■ DIRECTIONS
Rewrite the text of all the items below with "Melaka" swapped for "Malacca" wherever it occurs, keeping every other line unchanged and leaving out the pictures.
-- DATA TO USE follows --
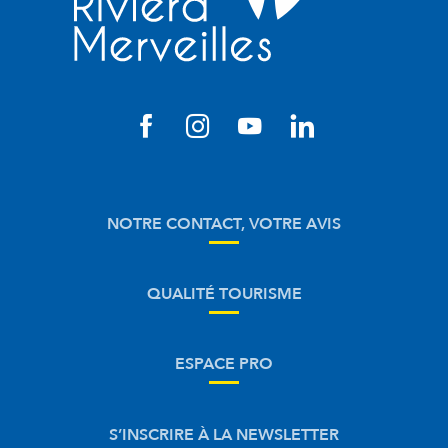
NOTRE CONTACT, VOTRE AVIS
QUALITÉ TOURISME
ESPACE PRO
S’INSCRIRE À LA NEWSLETTER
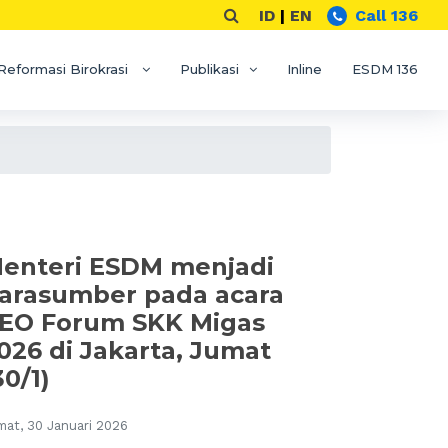
ID
|
EN
Call 136
Reformasi Birokrasi
Publikasi
Inline
ESDM 136
enteri ESDM menjadi
arasumber pada acara
EO Forum SKK Migas
026 di Jakarta, Jumat
30/1)
mat, 30 Januari 2026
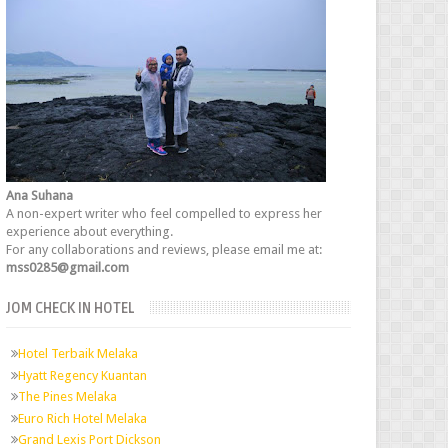
Ana Suhana
A non-expert writer who feel compelled to express her
experience about everything.
For any collaborations and reviews, please email me at:
mss0285@gmail.com
JOM CHECK IN HOTEL
Hotel Terbaik Melaka
Hyatt Regency Kuantan
The Pines Melaka
Euro Rich Hotel Melaka
Grand Lexis Port Dickson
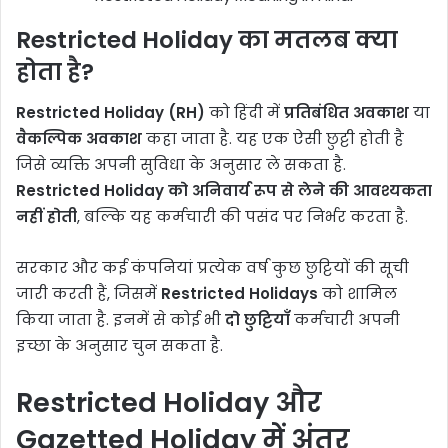
Restricted Holiday का मतलब क्या
होता है?
Restricted Holiday (RH)
को हिंदी में
प्रतिबंधित अवकाश
या
वैकल्पिक अवकाश
कहा जाता है. यह एक ऐसी छुट्टी होती है
जिसे व्यक्ति अपनी सुविधा के अनुसार ले सकता है.
Restricted Holiday को अनिवार्य रूप से लेने की आवश्यकता
नहीं होती
, बल्कि यह कर्मचारी की पसंद पर निर्भर करता है.
सरकार और कई कंपनियां प्रत्येक वर्ष कुछ छुट्टियों की सूची
जारी करती हैं, जिसमें
Restricted Holidays
को शामिल
किया जाता है. इनमें से कोई भी
दो छुट्टियाँ
कर्मचारी अपनी
इच्छा के अनुसार चुन सकता है.
Restricted Holiday और
Gazetted Holiday में अंतर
-- DATA TO USE concluded --
■ ANSWER AREA
NOTRE CONTACT, VOTRE AVIS
QUALITÉ TOURISME
ESPACE PRO
S’INSCRIRE À LA NEWSLETTER
ID
|
EN
Call 136
Reformasi Birokrasi
Publikasi
Inline
ESDM 136
enteri ESDM menjadi
arasumber pada acara
EO Forum SKK Migas
026 di Jakarta, Jumat
30/1)
mat, 30 Januari 2026
Ana Suhana
A non-expert writer who feel compelled to express her
experience about everything.
For any collaborations and reviews, please email me at:
mss0285@gmail.com
JOM CHECK IN HOTEL
Hotel Terbaik Malacca
Hyatt Regency Kuantan
The Pines Malacca
Euro Rich Hotel Malacca
Grand Lexis Port Dickson
Restricted Holiday का मतलब क्या
होता है?
Restricted Holiday (RH)
को हिंदी में
प्रतिबंधित अवकाश
या
वैकल्पिक अवकाश
कहा जाता है. यह एक ऐसी छुट्टी होती है
जिसे व्यक्ति अपनी सुविधा के अनुसार ले सकता है.
Restricted Holiday को अनिवार्य रूप से लेने की आवश्यकता
नहीं होती
, बल्कि यह कर्मचारी की पसंद पर निर्भर करता है.
सरकार और कई कंपनियां प्रत्येक वर्ष कुछ छुट्टियों की सूची
जारी करती हैं, जिसमें
Restricted Holidays
को शामिल
किया जाता है. इनमें से कोई भी
दो छुट्टियाँ
कर्मचारी अपनी
इच्छा के अनुसार चुन सकता है.
Restricted Holiday और
Gazetted Holiday में अंतर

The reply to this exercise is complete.